Ира перевела дух, в тишине клацали ножницы.
– Знаете, это так только кажется, что парикмахер – простая
профессия, – Ира сосредоточенно ровняла что-то ножницами у меня на
голове, и я с каждой минутой узнавал новый дивный слой этой
работы.
– Вот, например, вы знаете, что нашу работу сравнивают с шахтёрским
трудом?
Я, было, хмыкнул, что и хорошего журналиста, работающего на износ,
можно сравнить с шахтёром, да и любая профессия любит сравнивать
себя именно с шахтёрами, но, оказалось, в случае с парикмахерами,
параллель прямая:
– Дело в том, что тут же всякие частички в воздухе, те же крошечные
волосинки, химия всякая – мы всё это каждый день вдыхаем, и оно же
из лёгких никуда не девается… – Ира грустно вздохнула. Я посмотрел
на неё через зеркало. – Ага, – покачала она головой.

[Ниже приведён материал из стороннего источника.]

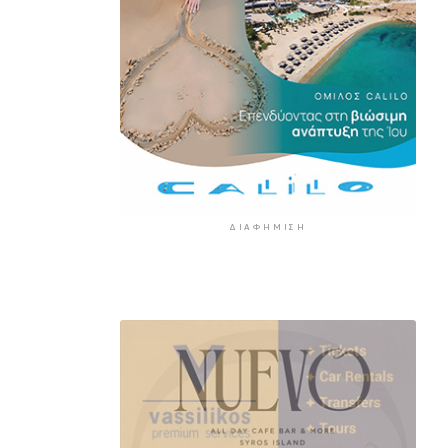
5 ώρες 59 λεπτά πρίν
ΔΙΑΦΉΜΙΣΗ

Мы стали болтать дальше, я попытался увести её на разговоры о
приятном, об отдыхе, а она и говорит:
– А для меня лучший выходной – дома, одной. И ребёнка погулять
выгнать, и чтобы совсем – одной. Потому что, знаете, это ж столько
людей каждый день – ужас! И, бывает, сидит вот, вроде, обычный
клиент, молчит, ничего так, всё нормально, но после него – будто
выпотрошенная, будто всю энергию высосал, вот честное слово! Вы не
подумайте чего, но правда!
– Да я не думаю, – сказал я.
– Вот прямо жуть просто, – Ира опять вздохнула и зашла с другой
стороны, мельком кинув на меня взгляд через зеркало.
– Да уж, в каждой профессии – свои нюансы.
– А ещё… Вы меня извините, но вы просто как-то располагаете к
откровенности… А ещё у нас очень непростые отношения с зеркалами.
Вот это зеркало, на мой взгляд, хорошее, нормальное такое зеркало.
А Наташа, сменщица моя, говорит, что это зеркало плохое, ей тяжело
перед ним работать.
Я искренне прислушался к себе. Посмотрел на свою физиономию со
смешными недостриженными мокрыми прядями. И веско сказал:
– Нормальное зеркало. Хорошее.
Ира обрадовалась:
– Вот и мне кажется!..
Она достригла меня, посетовав по мелочам, что в такой солнечный
день не может пойти погулять в парк, с ребёнком. И что спасибо мне
за компанию, и что «приходите ещё! не зарастайте!»
По пути домой я напился солнца, тягучего, холодного, с ветром, и,
придя домой, первым делом клацнул чайником. Заварил кофе. Отхлебнул
целебный согревающий глоток.
И представил, как кротко и неспокойно живёт свою парикмахерскую
жизнь этот человек: дышит шахтёрской взвесью, тяготится «тяжёлыми»
клиентами-молчунами и с каждым новым зеркалом ведёт немой кошачий
поединок: ты нормальное? хорошее? ты меня не обидишь? И вздыбленная
спина постепенно расслабляется, успокаивается, и в весеннем
солнечном воздухе, пробивающем парикмахерскую до стойки с
журналами, остаётся лишь вечный звук клацающих ножниц.